Collected data:
- Opening Delimiter -

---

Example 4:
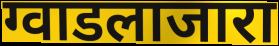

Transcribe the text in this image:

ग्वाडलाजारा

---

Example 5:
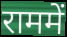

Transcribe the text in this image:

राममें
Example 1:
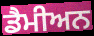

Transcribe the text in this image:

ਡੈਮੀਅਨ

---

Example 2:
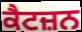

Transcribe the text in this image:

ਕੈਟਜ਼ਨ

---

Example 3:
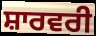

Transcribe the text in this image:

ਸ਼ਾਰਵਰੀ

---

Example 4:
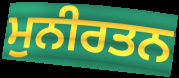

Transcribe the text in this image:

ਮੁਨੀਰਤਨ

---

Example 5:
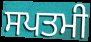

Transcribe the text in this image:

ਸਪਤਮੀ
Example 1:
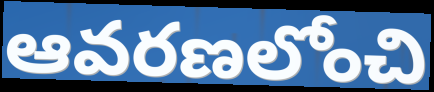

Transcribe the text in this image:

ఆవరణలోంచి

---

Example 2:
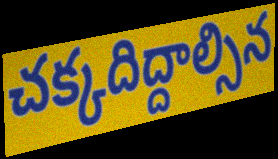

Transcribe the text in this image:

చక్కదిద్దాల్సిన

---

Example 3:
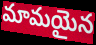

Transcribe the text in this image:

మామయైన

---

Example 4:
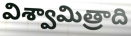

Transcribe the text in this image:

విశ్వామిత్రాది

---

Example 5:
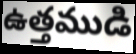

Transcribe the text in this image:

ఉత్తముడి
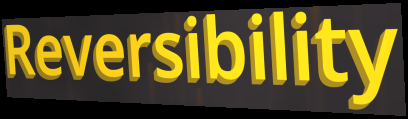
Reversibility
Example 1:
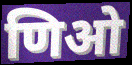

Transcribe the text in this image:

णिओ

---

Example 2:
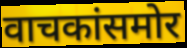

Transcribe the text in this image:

- Closing Delimiter -

In the answer, the data should reappear exactly, with no pictures.

---

Example 4:

Transcribe the text in this image:

ग्वाडलाजारा

---

Example 5:

Transcribe the text in this image:

राममें
Example 1:

Transcribe the text in this image:

ਡੈਮੀਅਨ

---

Example 2:

Transcribe the text in this image:

ਕੈਟਜ਼ਨ

---

Example 3:

Transcribe the text in this image:

ਸ਼ਾਰਵਰੀ

---

Example 4:

Transcribe the text in this image:

ਮੁਨੀਰਤਨ

---

Example 5:

Transcribe the text in this image:

ਸਪਤਮੀ
Example 1:

Transcribe the text in this image:

ఆవరణలోంచి

---

Example 2:

Transcribe the text in this image:

చక్కదిద్దాల్సిన

---

Example 3:

Transcribe the text in this image:

మామయైన

---

Example 4:

Transcribe the text in this image:

విశ్వామిత్రాది

---

Example 5:

Transcribe the text in this image:

ఉత్తముడి
Reversibility
Example 1:

Transcribe the text in this image:

णिओ

---

Example 2:

Transcribe the text in this image:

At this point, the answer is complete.